Mastodon would be OK but the UI/UX is just terrible... interacting with someon on different instance is utterly cumbersome and I do/could miss a lot of posting in global view if someone didn't already followed someone from other instance...

orblivion 3 days ago | parent [-]

Terrible compared to what? Mastodon is just fine for me. I'm an oblivious nerd here I guess. But I sometimes use Twitter too, can't say I find the UX refreshing by comparison.

ktosobcy 2 days ago | parent | next [-]

For example bluesky. I tried masto a bunch of times, still have the account but each time I try to use it, it's so cumbersome. I tried alternative UIs but they are no that better...

derefr 3 days ago | parent | prev [-]

> Terrible compared to what?

Email?

estimator7292 3 days ago | parent | prev | next [-]

The entire point and purpose of mastodon is to not be mainstream social media. Almost everyone there signed up because mainstream social media is so awful. The small and diffuse nature is one of the main benefits. Because it's distributed, there's an extremely niche community server for any subject you might be interested in.

Mastodon captures perfectly what twitter was at the beginning. Just people talking to each other and having fun. Not performative like fishing or whatever. No ads, algorithms, endless feeds, AI slop, or spying and tracking.

It turns out that a lot of people think mainstream social media is objectively abhorrent and want to connect with other humans in a more natural and user-driven way.

Frankly, "mainstream" is a dirty, disgusting concept here. A very large fraction of users would put a significant amout of effort to prevent that from happening. If one server did become "mainstream", as mastodon dot social did, the network treats it as a damage and routes around. Many servers just cut them off because the vast majority of attacks and spam originate from the big public servers.

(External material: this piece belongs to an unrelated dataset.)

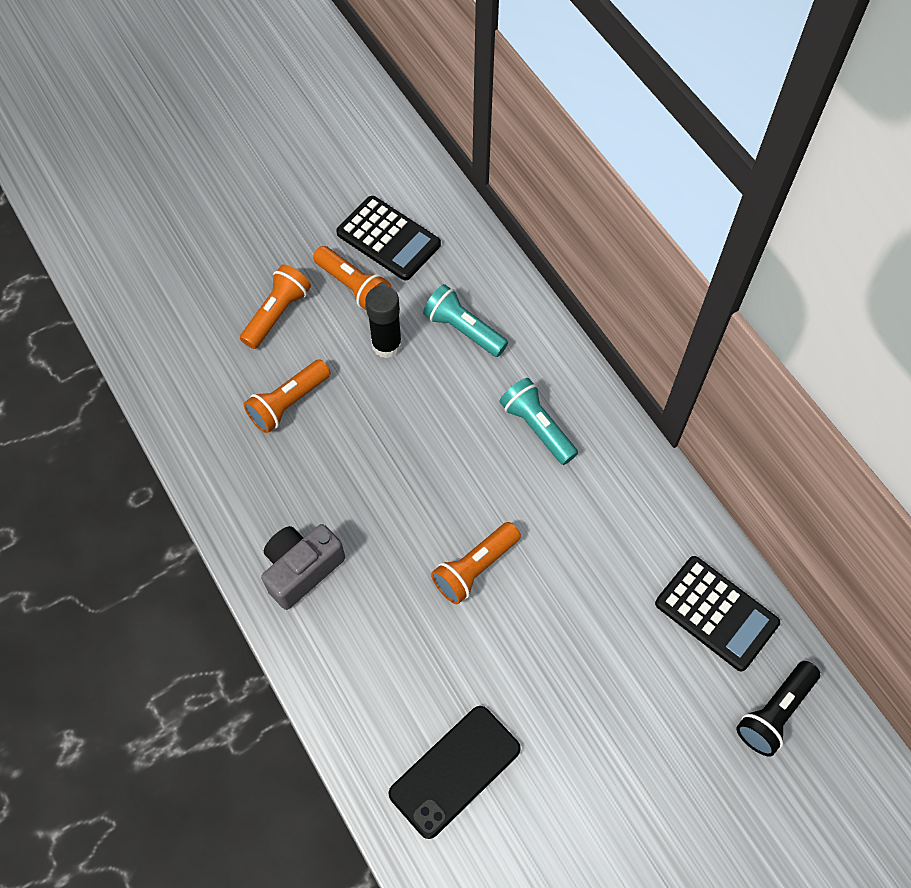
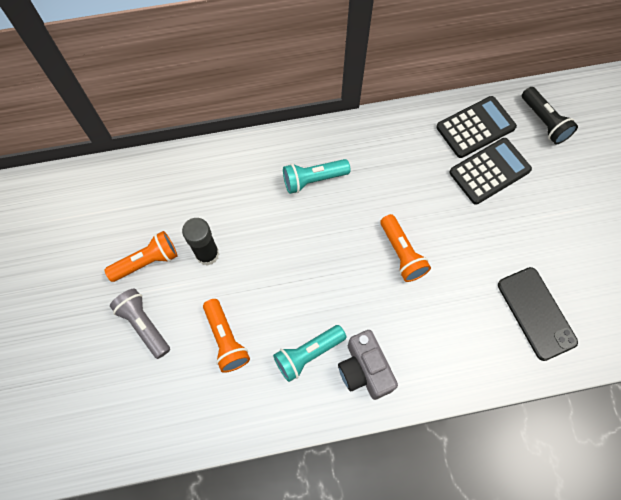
camera: 70 degrees left, 5 degrees up
(277, 314) = (144, 325): orange flashlight -> grey flashlight
(388, 239) = (117, 224): black calculator -> black calculator (489, 171)
(463, 330) = (218, 199): turquoise flashlight -> turquoise flashlight (308, 354)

Mastodon won't go mainstream because they don't want to and the system fundamentally cannot operate that way. A few individual servers may go mainstream, but we'd eventually consider it a hard fork. The network would fracture (as it has many times) and the network of small servers will go back to the obscurity we enjoy and cherish.

Case in point: Facebook tried to force their way into the fediverse network through threads or whatever it was called. There was a pretty hard split in the network as nodes that value privacy and safety cut themselves off from a literal hostile invader. Many servers went recursively through the network to cut off any servers who hadn't blocked Facebook. I haven't heard anything about Facebook trying activitypub again, so I guess the quarantine was effective.

int_19h 3 days ago | parent [-]

> Many servers went recursively through the network to cut off any servers who hadn't blocked Facebook

A big problem is that this is happening with other servers as well. I've seen nodes that block all other nodes that run Pleroma because it's "for Nazis". And some of them also block nodes that don't share most of the blocklist.

bxsioshc 3 days ago | parent | prev | next [-]

> decentralized web is a good idea on paper but won't work in practic

This claim is so vague it's meaningless. I could just as well argue that torrents are the purest example of decentralisation, and work amazing.